Required action: What you submit must be an exact copy of the listing below, with no images in it.

============================================================

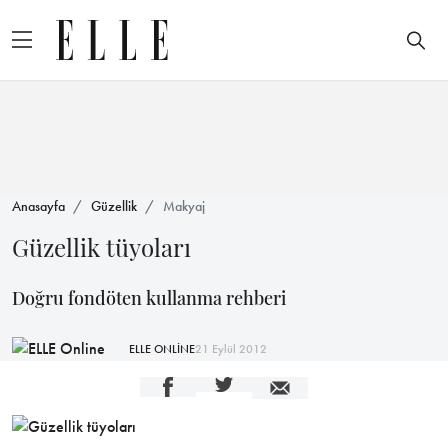
Anasayfa
Güzellik
Makyaj
Güzellik tüyoları
Doğru fondöten kullanma rehberi
ELLE ONLİNE
21 Eylül 2012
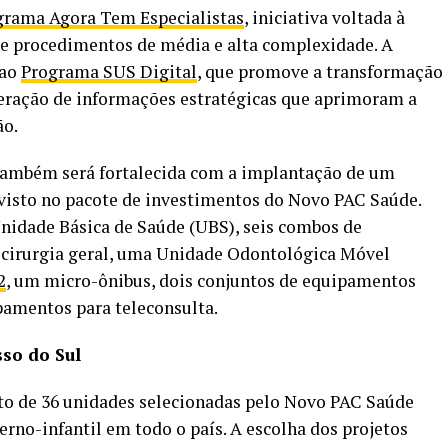
grama Agora Tem Especialistas
, iniciativa voltada à
e procedimentos de média e alta complexidade. A
 ao
Programa SUS Digital
, que promove a transformação
geração de informações estratégicas que aprimoram a
ão.
o também será fortalecida com a implantação de um
evisto no pacote de investimentos do Novo PAC Saúde.
idade Básica de Saúde (UBS), seis combos de
 cirurgia geral, uma Unidade Odontológica Móvel
2
, um micro-ônibus, dois conjuntos de equipamentos
pamentos para teleconsulta.
so do Sul
to de 36 unidades selecionadas pelo Novo PAC Saúde
erno-infantil em todo o país. A escolha dos projetos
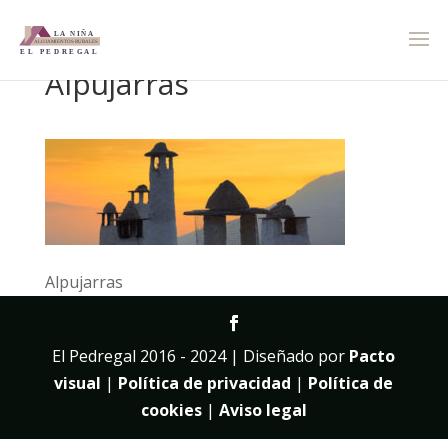
Alpujarras
Alpujarras
El Pedregal 2016 - 2024 | Diseñado por
Pacto
visual
|
Política de privacidad
|
Política de
cookies
|
Aviso legal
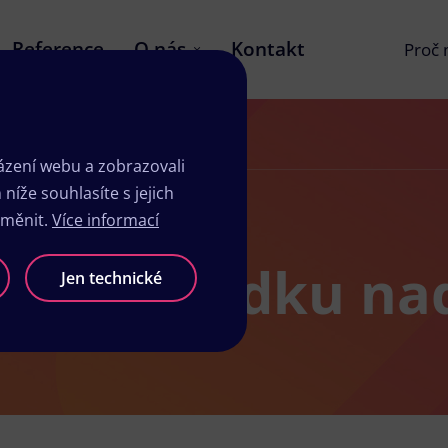
Reference
O nás
Kontakt
Proč
zení webu a zobrazovali
íže souhlasíte s jejich
změnit.
Více informací
dio v Hrádku na
Jen technické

============================================================

Result:
Anasayfa
Güzellik
Makyaj
Güzellik tüyoları
Doğru fondöten kullanma rehberi
ELLE ONLİNE
21 Eylül 2012
grama Agora Tem Especialistas
, iniciativa voltada à
e procedimentos de média e alta complexidade. A
 ao
Programa SUS Digital
, que promove a transformação
geração de informações estratégicas que aprimoram a
ão.
o também será fortalecida com a implantação de um
evisto no pacote de investimentos do Novo PAC Saúde.
idade Básica de Saúde (UBS), seis combos de
 cirurgia geral, uma Unidade Odontológica Móvel
2
, um micro-ônibus, dois conjuntos de equipamentos
pamentos para teleconsulta.
so do Sul
to de 36 unidades selecionadas pelo Novo PAC Saúde
erno-infantil em todo o país. A escolha dos projetos
Alpujarras
Alpujarras
El Pedregal 2016 - 2024 | Diseñado por
Pacto
visual
|
Política de privacidad
|
Política de
cookies
|
Aviso legal
Reference
O nás
Kontakt
Proč
zení webu a zobrazovali
íže souhlasíte s jejich
změnit.
Více informací
dio v Hrádku na
Jen technické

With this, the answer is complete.